トリプトファンを多く含む食材として挙げられるのは、牛・豚・鶏のレバー、小麦胚芽、牛乳、チーズ、バナナ、大豆、アーモンド、かつお、まぐろなどです。バナナはトリプトファンとビタミンB6をどちらも含むので、効率よくセロトニンを作ることができます。これらの食材を食事に取り入れると、不眠やうつ病などの解消を促すことができます。トリプトファンは体内で合成されない必須アミノ酸であるため、毎日摂取しなければなりませんが、体が必要とする以上に摂取してしまうと、肝臓で脂肪の変化が起こり、肝硬変を招く恐れがあります。
トリプトファンの適量摂取は、精神を落ち着かせ不眠やうつ病などの解消を促してくれますが、過剰な摂取は副作用が起こる可能性があります。うつ病治療の抗うつ剤との組み合わせにより、血圧や心拍数の変化や脳血管収縮障害などが起こる場合がありますので、投薬・服薬をしている場合は、事前に医師への確認が必要です。
[※1セロトニンとは、ノルアドレナリンやドーパミンとともに、体内で特に重要な役割を果たしている三大神経伝達物質のひとつ。ノルアドレナリンやドーパミンの暴走を抑えて心のバランスを整える作用のある伝達物質で、セロトニンが不足すると精神のバランスが崩れて、うつ病などの精神疾患を発症するといわれています。]
トリプトファンの健康効果5つ
1不眠解消の効果
トリプトファンは脳に運ばれると、ビタミンB6やナイアシン、マグネシウムとともに神経伝達物質であるセロトニンをつくる原料となります。セロトニンには寝つきを良くする睡眠効果や、興奮や不快感を鎮めて精神を安定させる効果があり、不足すると睡眠障害などに陥りやすくなります。セロトニンは、脳でメラトニンに変換されます。メラトニンは体内時計の調整を行う働きがあり、睡眠サイクルを正常にしたり時差ぼけに効果があるなど睡眠と密接な関係を持っています。
2美肌効果
トリプトファンには、体内で発生した活性酸素[※2]を除去する作用があることから、美肌効果があるとされています。「若返りの薬」ともいわれるメラトニンの分泌量は年齢を重ねるほど減少するといわれており、脳内のトリプトファン濃度が高まればセロトニンが増えてメラトニンとなり老化防止に効果があると期待されています。

__提示資料__:

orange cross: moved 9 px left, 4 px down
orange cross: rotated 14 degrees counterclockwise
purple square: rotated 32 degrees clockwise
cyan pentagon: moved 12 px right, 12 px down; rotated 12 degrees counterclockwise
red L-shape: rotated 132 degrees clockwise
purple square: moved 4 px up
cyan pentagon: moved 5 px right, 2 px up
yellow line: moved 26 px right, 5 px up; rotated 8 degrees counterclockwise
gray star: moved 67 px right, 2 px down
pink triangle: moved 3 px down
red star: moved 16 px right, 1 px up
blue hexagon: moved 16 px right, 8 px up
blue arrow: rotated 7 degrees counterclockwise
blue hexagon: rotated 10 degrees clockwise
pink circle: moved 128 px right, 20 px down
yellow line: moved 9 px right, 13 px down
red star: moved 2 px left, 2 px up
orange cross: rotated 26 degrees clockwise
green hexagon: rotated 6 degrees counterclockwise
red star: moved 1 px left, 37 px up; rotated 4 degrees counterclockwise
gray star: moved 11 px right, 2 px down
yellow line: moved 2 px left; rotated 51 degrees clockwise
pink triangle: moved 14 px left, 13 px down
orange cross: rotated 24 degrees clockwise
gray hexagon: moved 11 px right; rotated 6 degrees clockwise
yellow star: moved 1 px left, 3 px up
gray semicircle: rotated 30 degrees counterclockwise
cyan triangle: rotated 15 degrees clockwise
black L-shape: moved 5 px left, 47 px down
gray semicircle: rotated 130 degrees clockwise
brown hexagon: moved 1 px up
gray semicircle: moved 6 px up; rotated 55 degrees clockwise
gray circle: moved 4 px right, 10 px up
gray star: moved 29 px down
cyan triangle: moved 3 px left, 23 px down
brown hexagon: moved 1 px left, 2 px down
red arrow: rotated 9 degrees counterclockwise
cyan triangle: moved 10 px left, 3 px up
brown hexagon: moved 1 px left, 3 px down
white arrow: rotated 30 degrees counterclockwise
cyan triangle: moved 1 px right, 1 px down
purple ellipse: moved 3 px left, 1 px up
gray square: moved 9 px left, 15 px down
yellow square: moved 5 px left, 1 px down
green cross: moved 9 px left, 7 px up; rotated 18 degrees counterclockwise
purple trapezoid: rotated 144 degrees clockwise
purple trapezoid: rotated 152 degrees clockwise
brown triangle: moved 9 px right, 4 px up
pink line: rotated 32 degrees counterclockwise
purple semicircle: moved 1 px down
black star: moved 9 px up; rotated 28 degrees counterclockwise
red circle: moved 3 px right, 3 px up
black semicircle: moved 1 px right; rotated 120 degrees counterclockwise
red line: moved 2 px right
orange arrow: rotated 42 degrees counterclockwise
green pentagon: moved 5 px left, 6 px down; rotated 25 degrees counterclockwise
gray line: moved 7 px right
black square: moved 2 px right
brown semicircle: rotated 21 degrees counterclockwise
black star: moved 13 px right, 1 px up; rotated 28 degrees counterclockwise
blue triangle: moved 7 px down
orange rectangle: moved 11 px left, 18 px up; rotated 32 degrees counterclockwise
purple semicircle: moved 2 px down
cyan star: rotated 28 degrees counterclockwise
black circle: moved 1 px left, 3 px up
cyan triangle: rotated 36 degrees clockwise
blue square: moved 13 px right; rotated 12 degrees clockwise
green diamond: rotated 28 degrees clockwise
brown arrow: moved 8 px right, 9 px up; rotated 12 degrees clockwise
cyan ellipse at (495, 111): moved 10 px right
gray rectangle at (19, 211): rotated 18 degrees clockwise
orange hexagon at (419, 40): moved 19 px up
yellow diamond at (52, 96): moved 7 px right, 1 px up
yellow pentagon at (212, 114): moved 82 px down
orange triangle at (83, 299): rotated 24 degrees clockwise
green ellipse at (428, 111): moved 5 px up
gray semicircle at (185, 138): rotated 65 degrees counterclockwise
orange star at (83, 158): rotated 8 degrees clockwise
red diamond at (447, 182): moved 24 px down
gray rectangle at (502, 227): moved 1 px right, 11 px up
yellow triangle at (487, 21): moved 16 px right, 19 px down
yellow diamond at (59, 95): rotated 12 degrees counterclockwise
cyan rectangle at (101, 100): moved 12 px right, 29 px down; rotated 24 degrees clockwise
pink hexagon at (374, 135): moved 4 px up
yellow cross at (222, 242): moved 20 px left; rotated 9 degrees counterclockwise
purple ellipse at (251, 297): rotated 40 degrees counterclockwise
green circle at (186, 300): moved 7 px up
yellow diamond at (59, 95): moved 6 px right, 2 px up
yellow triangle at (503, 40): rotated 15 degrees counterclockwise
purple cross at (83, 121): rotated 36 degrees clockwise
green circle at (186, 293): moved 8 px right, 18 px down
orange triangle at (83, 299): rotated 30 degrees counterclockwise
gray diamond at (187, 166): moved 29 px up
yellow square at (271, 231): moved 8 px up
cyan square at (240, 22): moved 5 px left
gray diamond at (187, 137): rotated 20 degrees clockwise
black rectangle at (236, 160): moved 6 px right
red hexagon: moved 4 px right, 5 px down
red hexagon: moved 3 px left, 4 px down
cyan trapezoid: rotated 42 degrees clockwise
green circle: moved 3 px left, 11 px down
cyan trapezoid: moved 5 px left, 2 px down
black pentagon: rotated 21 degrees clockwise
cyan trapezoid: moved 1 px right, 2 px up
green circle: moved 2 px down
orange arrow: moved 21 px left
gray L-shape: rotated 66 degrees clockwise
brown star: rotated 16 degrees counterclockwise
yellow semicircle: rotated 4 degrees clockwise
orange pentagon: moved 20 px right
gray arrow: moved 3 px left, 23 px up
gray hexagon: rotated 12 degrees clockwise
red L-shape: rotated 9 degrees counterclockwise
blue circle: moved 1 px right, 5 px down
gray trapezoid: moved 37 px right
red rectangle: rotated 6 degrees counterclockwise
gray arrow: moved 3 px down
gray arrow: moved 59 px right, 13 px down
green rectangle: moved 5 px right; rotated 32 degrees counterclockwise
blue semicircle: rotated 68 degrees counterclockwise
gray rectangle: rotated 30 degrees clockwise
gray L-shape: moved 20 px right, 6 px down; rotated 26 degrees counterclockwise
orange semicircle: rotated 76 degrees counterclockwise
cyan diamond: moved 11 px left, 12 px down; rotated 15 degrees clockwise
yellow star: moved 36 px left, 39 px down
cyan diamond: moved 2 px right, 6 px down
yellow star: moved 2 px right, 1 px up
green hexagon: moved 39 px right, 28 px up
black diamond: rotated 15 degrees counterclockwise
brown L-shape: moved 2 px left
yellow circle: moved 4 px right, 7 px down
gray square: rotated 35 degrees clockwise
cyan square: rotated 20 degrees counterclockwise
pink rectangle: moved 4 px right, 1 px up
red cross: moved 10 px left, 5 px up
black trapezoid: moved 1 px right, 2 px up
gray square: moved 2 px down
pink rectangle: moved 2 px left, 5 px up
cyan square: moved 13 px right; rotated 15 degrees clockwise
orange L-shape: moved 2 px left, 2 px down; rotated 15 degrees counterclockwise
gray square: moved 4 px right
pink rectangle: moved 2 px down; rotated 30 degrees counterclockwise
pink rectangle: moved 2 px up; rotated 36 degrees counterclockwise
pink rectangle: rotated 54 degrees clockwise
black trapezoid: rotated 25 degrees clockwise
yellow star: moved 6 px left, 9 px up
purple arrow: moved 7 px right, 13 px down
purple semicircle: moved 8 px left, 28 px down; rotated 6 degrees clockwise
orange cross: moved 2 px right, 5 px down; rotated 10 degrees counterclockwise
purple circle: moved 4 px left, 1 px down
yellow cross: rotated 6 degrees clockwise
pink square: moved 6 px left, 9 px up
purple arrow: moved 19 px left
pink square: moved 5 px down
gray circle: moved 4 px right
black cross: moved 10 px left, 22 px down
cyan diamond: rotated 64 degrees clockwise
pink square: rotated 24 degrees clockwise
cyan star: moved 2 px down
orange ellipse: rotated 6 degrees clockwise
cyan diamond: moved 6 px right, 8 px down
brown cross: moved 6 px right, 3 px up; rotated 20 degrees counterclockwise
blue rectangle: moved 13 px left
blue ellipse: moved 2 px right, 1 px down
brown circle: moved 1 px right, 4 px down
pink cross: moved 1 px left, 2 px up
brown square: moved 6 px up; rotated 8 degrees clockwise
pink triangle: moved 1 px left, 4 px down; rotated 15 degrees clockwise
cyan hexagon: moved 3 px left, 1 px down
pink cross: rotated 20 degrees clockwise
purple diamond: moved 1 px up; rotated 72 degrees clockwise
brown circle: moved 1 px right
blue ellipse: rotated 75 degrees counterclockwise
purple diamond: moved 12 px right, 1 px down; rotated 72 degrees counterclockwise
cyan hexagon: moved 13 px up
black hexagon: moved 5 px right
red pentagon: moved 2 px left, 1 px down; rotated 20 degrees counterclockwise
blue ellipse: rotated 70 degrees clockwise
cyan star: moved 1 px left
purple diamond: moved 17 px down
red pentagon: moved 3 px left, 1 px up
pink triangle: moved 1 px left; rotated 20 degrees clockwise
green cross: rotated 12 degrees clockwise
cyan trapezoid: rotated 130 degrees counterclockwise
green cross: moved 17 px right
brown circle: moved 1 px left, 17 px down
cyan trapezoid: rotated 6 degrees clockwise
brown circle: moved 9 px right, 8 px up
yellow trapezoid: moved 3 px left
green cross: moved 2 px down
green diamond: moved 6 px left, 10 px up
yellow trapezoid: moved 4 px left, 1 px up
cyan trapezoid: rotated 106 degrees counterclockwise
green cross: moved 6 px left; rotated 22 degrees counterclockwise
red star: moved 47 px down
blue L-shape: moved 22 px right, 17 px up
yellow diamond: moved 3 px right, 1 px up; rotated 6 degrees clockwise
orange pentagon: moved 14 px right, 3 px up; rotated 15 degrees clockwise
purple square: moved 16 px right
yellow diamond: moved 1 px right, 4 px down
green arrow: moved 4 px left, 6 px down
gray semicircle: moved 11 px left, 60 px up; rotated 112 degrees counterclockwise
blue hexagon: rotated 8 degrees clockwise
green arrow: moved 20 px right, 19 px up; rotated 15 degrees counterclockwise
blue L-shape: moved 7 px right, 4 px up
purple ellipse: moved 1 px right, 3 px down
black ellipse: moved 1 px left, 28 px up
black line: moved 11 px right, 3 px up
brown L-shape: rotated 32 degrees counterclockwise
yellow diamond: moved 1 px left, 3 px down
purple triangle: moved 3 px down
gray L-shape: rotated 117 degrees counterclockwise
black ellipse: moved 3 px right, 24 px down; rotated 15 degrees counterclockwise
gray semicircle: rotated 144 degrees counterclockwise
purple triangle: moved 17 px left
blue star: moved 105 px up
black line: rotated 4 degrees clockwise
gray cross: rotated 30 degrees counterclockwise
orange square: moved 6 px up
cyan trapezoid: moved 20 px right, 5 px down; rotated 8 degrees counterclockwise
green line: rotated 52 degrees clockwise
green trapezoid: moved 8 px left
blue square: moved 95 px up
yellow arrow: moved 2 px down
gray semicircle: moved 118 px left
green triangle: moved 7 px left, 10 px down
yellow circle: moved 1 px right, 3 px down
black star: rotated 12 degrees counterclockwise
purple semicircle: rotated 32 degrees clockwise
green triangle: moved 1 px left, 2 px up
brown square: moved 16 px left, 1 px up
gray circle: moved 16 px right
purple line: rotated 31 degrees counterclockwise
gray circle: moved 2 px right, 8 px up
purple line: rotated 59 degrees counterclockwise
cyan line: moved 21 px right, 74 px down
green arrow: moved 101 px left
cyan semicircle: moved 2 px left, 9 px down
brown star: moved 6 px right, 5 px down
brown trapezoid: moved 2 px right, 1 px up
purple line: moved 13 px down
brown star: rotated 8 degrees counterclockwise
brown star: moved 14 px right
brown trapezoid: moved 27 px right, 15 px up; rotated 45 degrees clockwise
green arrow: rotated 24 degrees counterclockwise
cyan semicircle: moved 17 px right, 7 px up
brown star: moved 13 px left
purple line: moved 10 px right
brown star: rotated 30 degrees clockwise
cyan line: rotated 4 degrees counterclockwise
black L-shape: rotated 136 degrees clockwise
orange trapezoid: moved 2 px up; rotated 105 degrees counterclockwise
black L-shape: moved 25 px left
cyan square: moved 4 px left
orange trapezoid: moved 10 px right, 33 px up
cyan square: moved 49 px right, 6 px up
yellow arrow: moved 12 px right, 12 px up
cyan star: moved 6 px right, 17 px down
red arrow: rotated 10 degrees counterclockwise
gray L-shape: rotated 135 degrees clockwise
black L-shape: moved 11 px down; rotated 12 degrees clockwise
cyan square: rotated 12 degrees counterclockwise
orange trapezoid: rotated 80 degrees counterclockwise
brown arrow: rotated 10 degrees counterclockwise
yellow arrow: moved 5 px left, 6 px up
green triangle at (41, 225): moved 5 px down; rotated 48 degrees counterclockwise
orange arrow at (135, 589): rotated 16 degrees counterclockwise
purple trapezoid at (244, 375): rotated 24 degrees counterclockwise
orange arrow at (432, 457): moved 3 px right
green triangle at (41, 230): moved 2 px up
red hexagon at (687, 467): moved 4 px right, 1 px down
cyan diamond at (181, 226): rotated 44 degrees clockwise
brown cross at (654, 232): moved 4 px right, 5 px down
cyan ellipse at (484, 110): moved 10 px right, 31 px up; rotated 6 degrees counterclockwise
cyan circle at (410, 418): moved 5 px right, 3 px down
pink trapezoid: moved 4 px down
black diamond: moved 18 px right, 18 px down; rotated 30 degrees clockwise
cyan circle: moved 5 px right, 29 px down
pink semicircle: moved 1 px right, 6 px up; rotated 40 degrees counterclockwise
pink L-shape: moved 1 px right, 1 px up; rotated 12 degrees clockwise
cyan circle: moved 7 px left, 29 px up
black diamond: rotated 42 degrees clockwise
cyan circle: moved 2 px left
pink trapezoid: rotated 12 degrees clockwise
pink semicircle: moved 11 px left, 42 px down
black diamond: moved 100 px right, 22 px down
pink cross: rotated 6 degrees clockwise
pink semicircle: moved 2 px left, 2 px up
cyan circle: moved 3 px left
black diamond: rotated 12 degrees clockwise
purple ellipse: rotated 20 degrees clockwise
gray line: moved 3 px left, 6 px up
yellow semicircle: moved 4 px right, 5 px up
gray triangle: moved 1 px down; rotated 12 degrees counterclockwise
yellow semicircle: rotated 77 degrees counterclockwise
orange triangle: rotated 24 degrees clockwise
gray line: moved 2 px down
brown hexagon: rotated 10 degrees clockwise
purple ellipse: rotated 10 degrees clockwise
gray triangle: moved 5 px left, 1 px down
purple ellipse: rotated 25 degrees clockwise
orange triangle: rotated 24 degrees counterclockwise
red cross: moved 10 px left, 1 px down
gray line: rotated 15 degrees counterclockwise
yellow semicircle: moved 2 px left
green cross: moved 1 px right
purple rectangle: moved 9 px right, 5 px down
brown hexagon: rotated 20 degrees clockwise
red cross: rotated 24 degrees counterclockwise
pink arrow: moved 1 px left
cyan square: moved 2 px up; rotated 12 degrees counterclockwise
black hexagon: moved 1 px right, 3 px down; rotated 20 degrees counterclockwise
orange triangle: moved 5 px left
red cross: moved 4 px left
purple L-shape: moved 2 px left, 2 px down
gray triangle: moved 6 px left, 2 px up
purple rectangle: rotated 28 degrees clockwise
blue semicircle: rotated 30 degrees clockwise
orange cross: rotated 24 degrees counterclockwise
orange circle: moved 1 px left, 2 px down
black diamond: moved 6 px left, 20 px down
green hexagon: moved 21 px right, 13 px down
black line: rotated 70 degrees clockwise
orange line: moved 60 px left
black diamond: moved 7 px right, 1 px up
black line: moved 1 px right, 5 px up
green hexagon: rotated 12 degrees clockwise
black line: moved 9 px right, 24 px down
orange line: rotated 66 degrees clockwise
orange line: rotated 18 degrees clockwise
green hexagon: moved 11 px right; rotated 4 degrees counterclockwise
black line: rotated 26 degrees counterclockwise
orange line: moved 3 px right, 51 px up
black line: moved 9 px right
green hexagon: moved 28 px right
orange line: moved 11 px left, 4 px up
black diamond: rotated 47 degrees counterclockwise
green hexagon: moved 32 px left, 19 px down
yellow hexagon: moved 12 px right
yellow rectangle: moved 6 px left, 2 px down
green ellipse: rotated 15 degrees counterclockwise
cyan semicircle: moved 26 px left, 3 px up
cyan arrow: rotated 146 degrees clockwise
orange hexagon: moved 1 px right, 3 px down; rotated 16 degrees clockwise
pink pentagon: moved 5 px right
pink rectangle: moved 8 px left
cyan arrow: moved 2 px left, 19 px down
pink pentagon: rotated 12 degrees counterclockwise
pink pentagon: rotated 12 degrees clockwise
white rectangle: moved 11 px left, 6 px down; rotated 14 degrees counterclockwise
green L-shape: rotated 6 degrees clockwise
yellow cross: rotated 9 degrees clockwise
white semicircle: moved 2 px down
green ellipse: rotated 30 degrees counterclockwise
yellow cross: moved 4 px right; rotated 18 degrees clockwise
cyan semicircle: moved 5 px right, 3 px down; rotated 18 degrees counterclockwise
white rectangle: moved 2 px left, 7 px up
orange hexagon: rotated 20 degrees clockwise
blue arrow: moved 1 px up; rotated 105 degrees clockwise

__解くべき問題__: 抜粋のうち、「トリプトファンを多く含む食材」と「と密接な関係を持っています。」の間を両端も含めて、一字一句変えずに引用せよ。

__期待される出力__:
トリプトファンを多く含む食材として挙げられるのは、牛・豚・鶏のレバー、小麦胚芽、牛乳、チーズ、バナナ、大豆、アーモンド、かつお、まぐろなどです。バナナはトリプトファンとビタミンB6をどちらも含むので、効率よくセロトニンを作ることができます。これらの食材を食事に取り入れると、不眠やうつ病などの解消を促すことができます。トリプトファンは体内で合成されない必須アミノ酸であるため、毎日摂取しなければなりませんが、体が必要とする以上に摂取してしまうと、肝臓で脂肪の変化が起こり、肝硬変を招く恐れがあります。
トリプトファンの適量摂取は、精神を落ち着かせ不眠やうつ病などの解消を促してくれますが、過剰な摂取は副作用が起こる可能性があります。うつ病治療の抗うつ剤との組み合わせにより、血圧や心拍数の変化や脳血管収縮障害などが起こる場合がありますので、投薬・服薬をしている場合は、事前に医師への確認が必要です。
[※1セロトニンとは、ノルアドレナリンやドーパミンとともに、体内で特に重要な役割を果たしている三大神経伝達物質のひとつ。ノルアドレナリンやドーパミンの暴走を抑えて心のバランスを整える作用のある伝達物質で、セロトニンが不足すると精神のバランスが崩れて、うつ病などの精神疾患を発症するといわれています。]
トリプトファンの健康効果5つ
1不眠解消の効果
トリプトファンは脳に運ばれると、ビタミンB6やナイアシン、マグネシウムとともに神経伝達物質であるセロトニンをつくる原料となります。セロトニンには寝つきを良くする睡眠効果や、興奮や不快感を鎮めて精神を安定させる効果があり、不足すると睡眠障害などに陥りやすくなります。セロトニンは、脳でメラトニンに変換されます。メラトニンは体内時計の調整を行う働きがあり、睡眠サイクルを正常にしたり時差ぼけに効果があるなど睡眠と密接な関係を持っています。